Curling

can anybody tell me what we do with p_b file in server…

Finally got root. Thx @Ahm3dH3sham for his guidance and all the comments from different prof here!!!

@ZeusBot said:
can anybody tell me what we do with p_b file in server…

Check the header of that file and try to use the suitable tool to open it!

Hi all. How upload shell without index page?

@mazafaka said:
Hi all. How upload shell without index page?

You must search the administration page ! :wink:

@d4ydr34mer said:
Ooof…need a hint for root. I see the input/output files. I even see the exact commands running as root that update them, but I can’t figure out what to do from there. I don’t have access to any of these files…

In the command what are the parameters used for? Check the man pages :wink:

Can’t seem to get the correct syntax or I’m looking in the wrong place for privesc. Could anyone send me a PM?

guys I saw 2 file inside ***area. but stuck at priv esc. please PM me any hint for me??

@agnarus said:
guys I saw 2 file inside ***area. but stuck at priv esc. please PM me any hint for me??

@oaxd thanks Bro.

@Rhaihi said:
I’am trying to upload a shell but I keep getting the message: “File not safe”, I have adjusted the settings so that the shell is accepted but still cant upload… how can I bypass this “File is not safe” message?

Joomla has a built-in mechanism to upload bundles of PHP files.

nice and funny
also getting root.txt with and without a shell is something to add to the arsenal if you haven’t yet, esp. for CTF style challenges

This is a easy box, but if anyone needs help, pm me.

This was an easy one. Usually it takes me days to get both flags but this time it was a matter of minutes. I think this box will be awesome for starters in the Linux pentesting.

Question, was intended for this machine to have a upload form in the main page?

Can anyone DM with a hint on root? I think I maybe down a rabbit hole?

Can someone give a hint for root? I know where to look, just not what to look for

Is the machine unstable on the Free Server? I am getting this almost every time I am working on the machine.
"WARNING: Failed to daemonise. This is quite common and not fatal. Connection refused (111) "

@Draco123 said:
Is the machine unstable on the Free Server?
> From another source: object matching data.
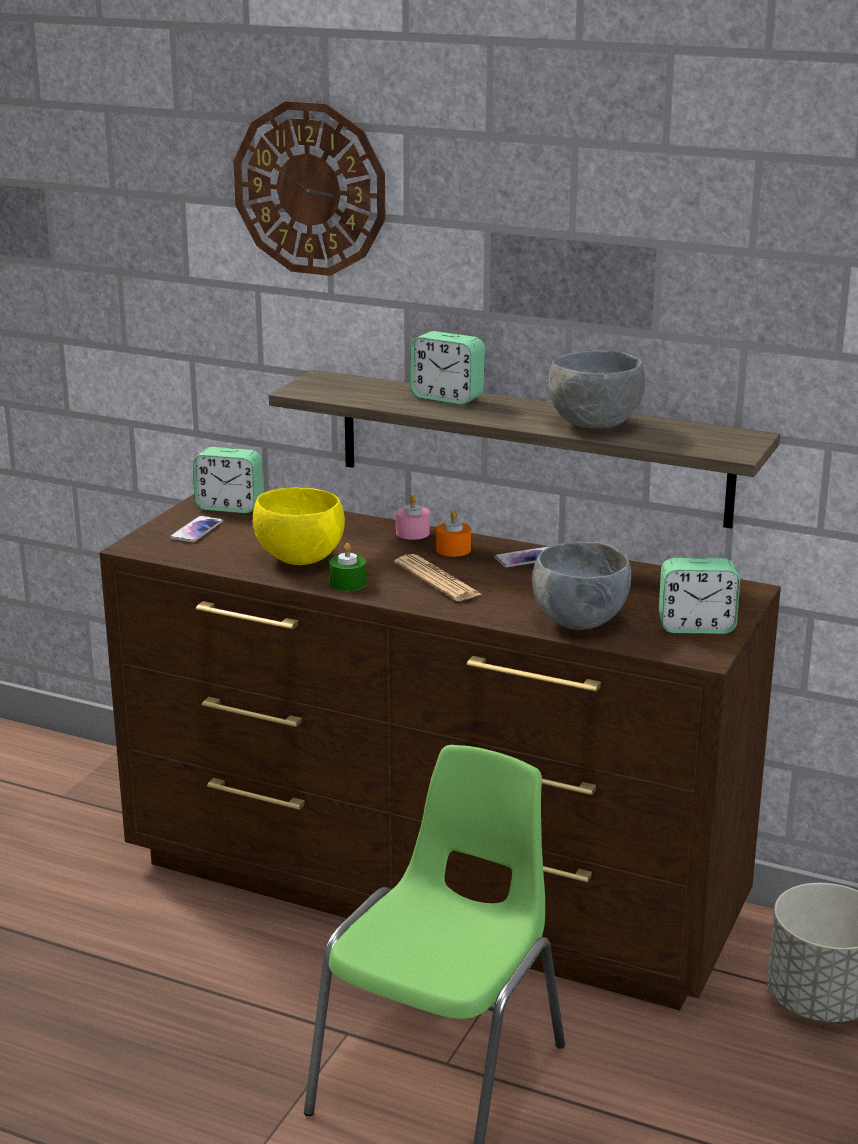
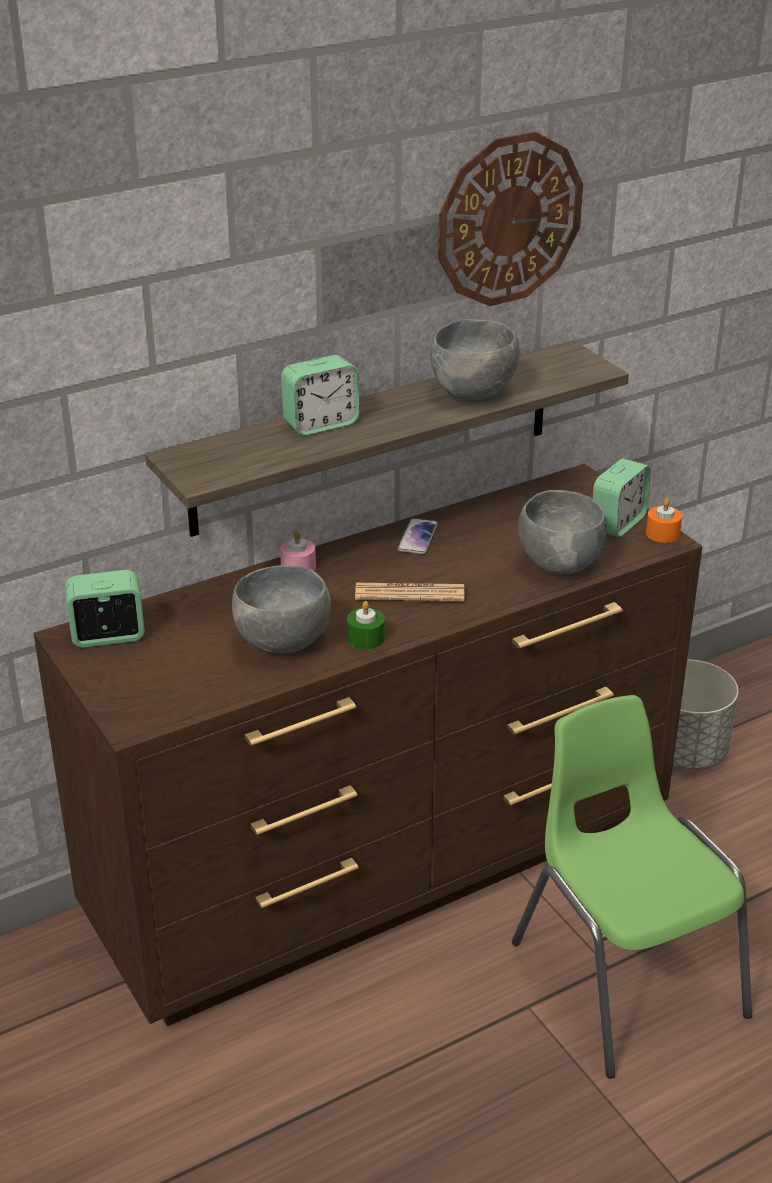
camera: 55 degrees left, 10 degrees up
phone [170,516,223,543] -> none
alarm clock [193,447,263,513] -> alarm clock turned 150 degrees counterclockwise [65,570,145,648]
wall clock [234,101,385,276] -> wall clock moved to [438,132,583,306]
yellow bowl [253,487,345,565] -> grey bowl [232,565,331,653]
orange candle [436,511,471,557] -> orange candle moved to [646,498,682,543]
I am getting this almost every time I am working on the machine.
"WARNING: Failed to daemonise. This is quite common and not fatal. Connection refused (111) "

As a few people have stated before, there’s one method of getting code execution which involves overwriting the default page. That particular route of getting RCE is what’s causing the error you’re seeing.

Stuck on priv esc… I see the files inside the *****area but I don’t know what I can use them for, any hints?

Help anyone please.
I managed to get a reverse shell then decrypted that p******* file too. got some data but then stuck. No idea what to do and how to use it to read user.txt.